Instructions for the task | Copy the lines below word for word, leaving out the pictures.

(Collection entries)
++++++
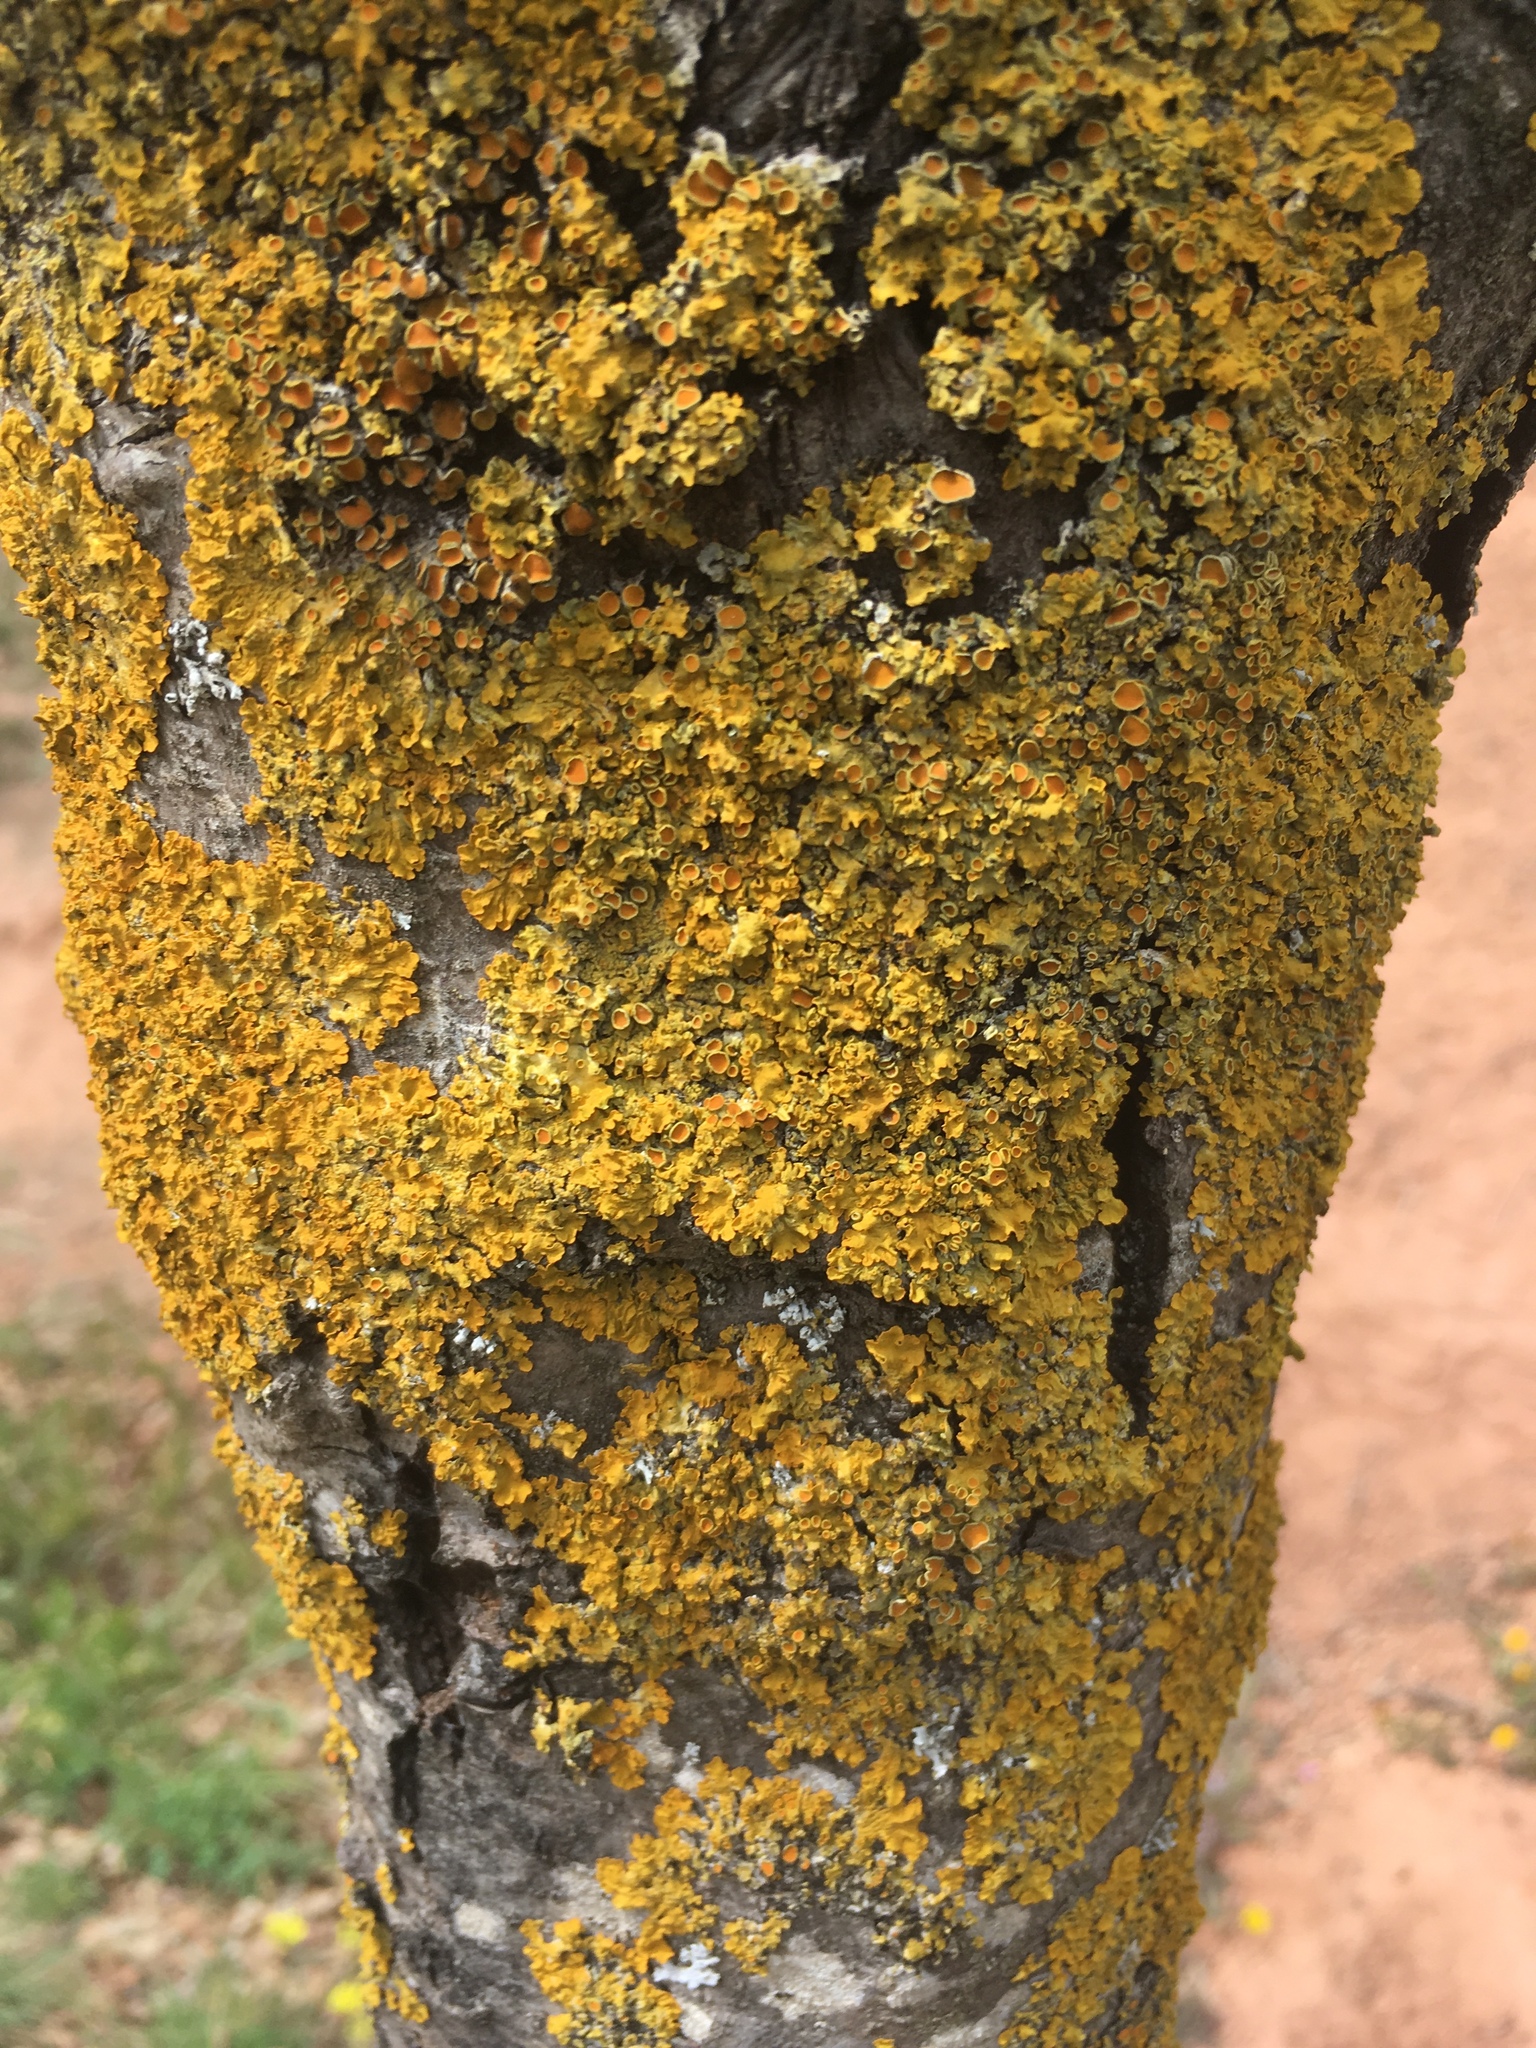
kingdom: Fungi
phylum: Ascomycota
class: Lecanoromycetes
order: Teloschistales
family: Teloschistaceae
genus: Xanthoria
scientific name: Xanthoria parietina
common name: Common orange lichen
++++++
Task response |
kingdom: Fungi
phylum: Ascomycota
class: Lecanoromycetes
order: Teloschistales
family: Teloschistaceae
genus: Xanthoria
scientific name: Xanthoria parietina
common name: Common orange lichen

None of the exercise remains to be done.